Your objective —
Below are the records; copy exactly the stretch from the line containing "middle pip: (414, 243)" through the line containing "pinky tip: (363, 303)", both ends included, and nothing else.

━━━━━━━━━━━━━━━━━━━━━━━━━━━━━━

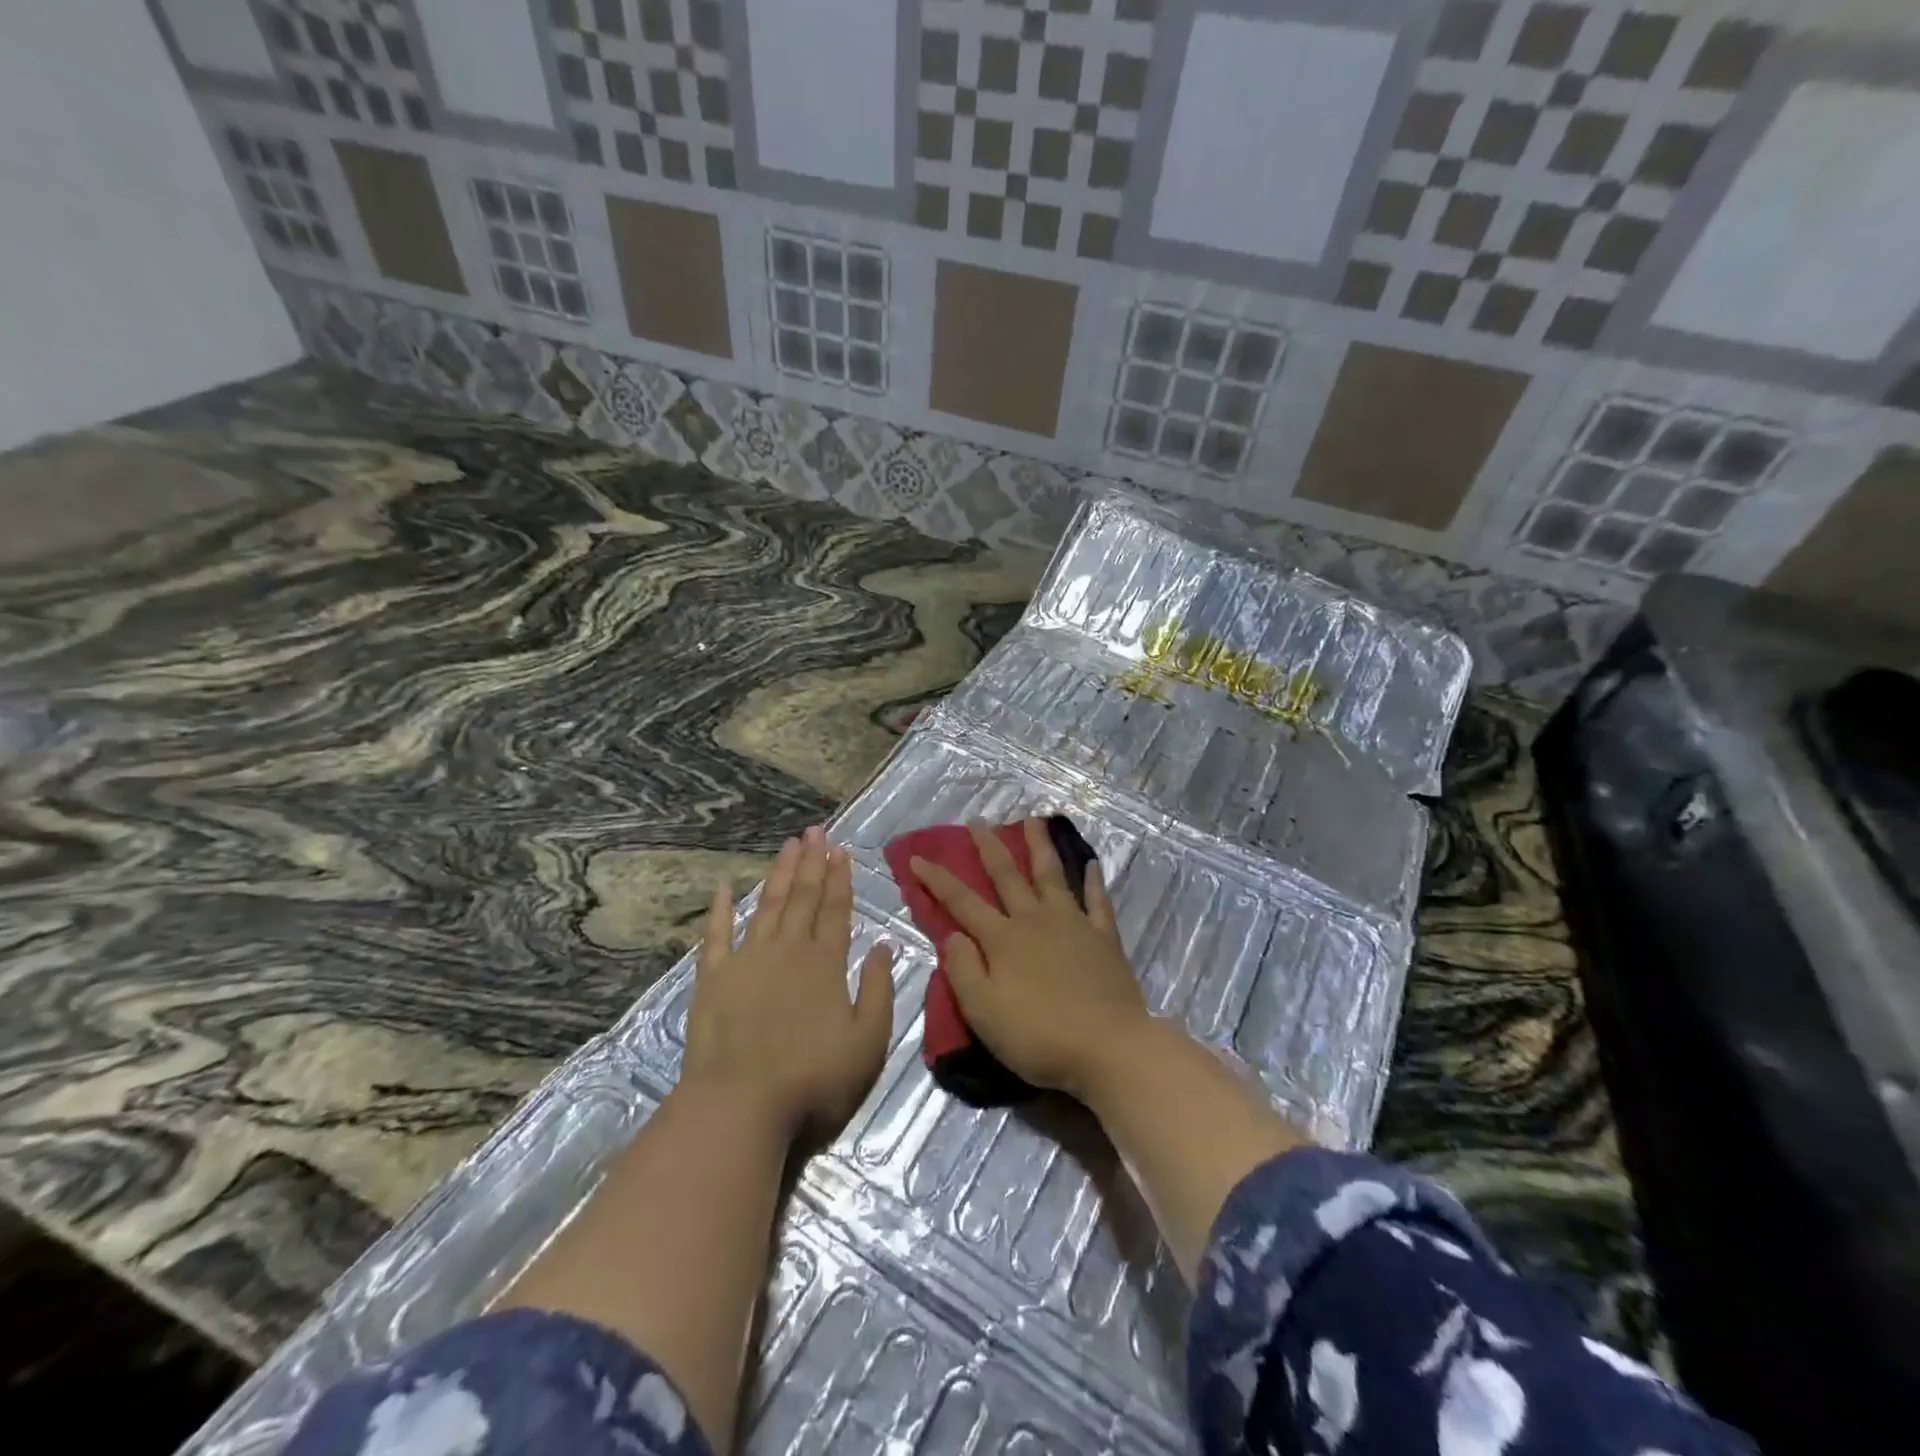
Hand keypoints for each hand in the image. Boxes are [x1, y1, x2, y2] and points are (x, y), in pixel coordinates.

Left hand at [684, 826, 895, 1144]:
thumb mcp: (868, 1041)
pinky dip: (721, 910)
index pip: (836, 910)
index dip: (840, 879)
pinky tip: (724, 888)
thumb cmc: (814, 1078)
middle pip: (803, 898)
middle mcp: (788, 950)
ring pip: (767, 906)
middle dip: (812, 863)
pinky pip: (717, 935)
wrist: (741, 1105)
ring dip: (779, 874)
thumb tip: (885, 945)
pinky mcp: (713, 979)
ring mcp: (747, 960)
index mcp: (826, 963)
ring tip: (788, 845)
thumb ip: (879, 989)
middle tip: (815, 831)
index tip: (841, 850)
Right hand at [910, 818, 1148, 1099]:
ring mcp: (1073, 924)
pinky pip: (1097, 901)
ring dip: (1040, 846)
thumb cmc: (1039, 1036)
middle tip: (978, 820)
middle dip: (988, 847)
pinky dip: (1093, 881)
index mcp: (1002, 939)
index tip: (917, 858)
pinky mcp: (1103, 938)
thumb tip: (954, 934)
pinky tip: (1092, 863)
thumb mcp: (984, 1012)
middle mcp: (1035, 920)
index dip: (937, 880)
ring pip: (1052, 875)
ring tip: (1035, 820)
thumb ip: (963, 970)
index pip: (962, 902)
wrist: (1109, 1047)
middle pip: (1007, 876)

━━━━━━━━━━━━━━━━━━━━━━━━━━━━━━

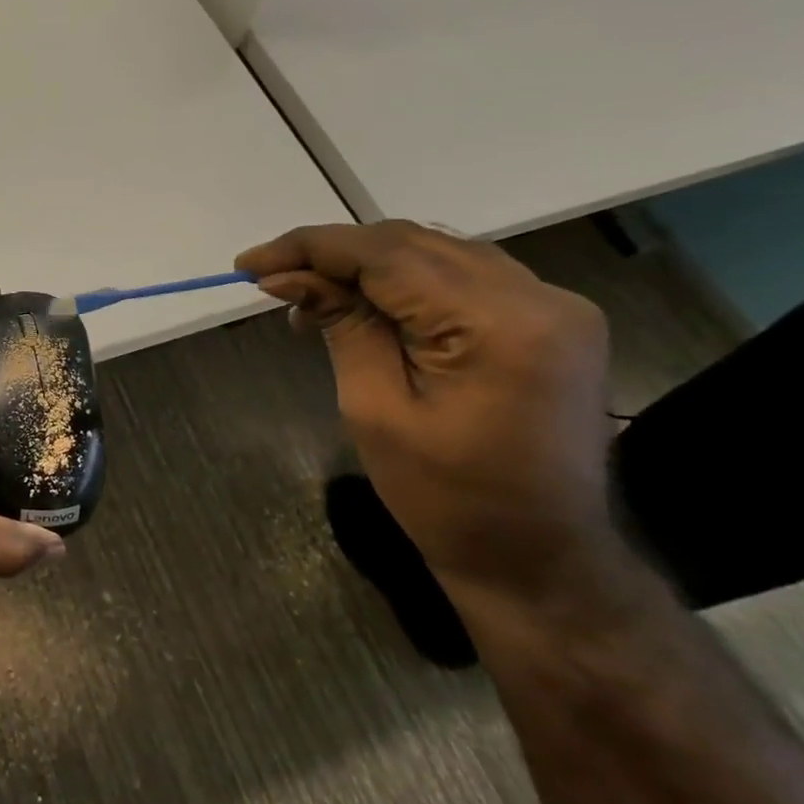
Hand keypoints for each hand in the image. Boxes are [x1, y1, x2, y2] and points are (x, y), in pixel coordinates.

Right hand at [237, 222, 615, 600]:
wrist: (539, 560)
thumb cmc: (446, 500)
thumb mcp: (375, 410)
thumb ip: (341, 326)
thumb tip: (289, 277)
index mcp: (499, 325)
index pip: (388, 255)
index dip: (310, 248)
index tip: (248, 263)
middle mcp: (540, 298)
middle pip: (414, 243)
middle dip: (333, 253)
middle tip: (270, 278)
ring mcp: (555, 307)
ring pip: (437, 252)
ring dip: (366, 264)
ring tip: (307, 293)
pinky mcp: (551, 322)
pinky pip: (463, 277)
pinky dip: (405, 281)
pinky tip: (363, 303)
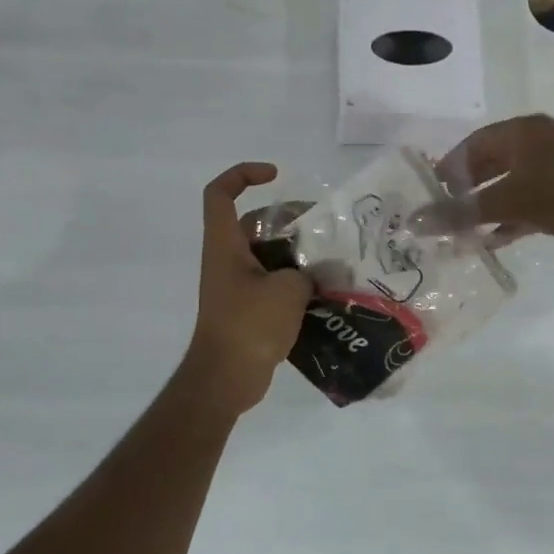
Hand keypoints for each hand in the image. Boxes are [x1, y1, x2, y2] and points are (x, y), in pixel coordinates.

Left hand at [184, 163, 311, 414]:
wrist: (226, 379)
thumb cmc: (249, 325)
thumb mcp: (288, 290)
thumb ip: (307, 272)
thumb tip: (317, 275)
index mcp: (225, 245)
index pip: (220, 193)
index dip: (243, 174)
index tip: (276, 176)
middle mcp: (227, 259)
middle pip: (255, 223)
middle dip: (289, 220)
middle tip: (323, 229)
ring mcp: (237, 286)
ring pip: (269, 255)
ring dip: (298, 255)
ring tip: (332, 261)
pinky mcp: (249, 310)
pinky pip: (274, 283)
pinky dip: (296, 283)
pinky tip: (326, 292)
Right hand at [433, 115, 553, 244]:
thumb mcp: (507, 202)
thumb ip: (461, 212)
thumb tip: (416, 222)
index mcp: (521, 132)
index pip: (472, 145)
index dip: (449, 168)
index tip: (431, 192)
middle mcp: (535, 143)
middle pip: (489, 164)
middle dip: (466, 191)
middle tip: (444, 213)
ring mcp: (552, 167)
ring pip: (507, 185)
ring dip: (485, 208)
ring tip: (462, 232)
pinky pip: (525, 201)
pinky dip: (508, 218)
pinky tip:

━━━━━━━━━━━━━━━━━━━━━━━━━━━━━━

Output of the exercise —
middle pip: (414, 243)
middle dip: (333, 253)
middle tip: (270, 278)
ring mcp: (555, 307)
ring pip: (437, 252)
ring dip: (366, 264)
ring tip: (307, 293)
pinky mcp: (551, 322)
pinky pip: (463, 277)
pinky dip: (405, 281)
pinky tip: (363, 303)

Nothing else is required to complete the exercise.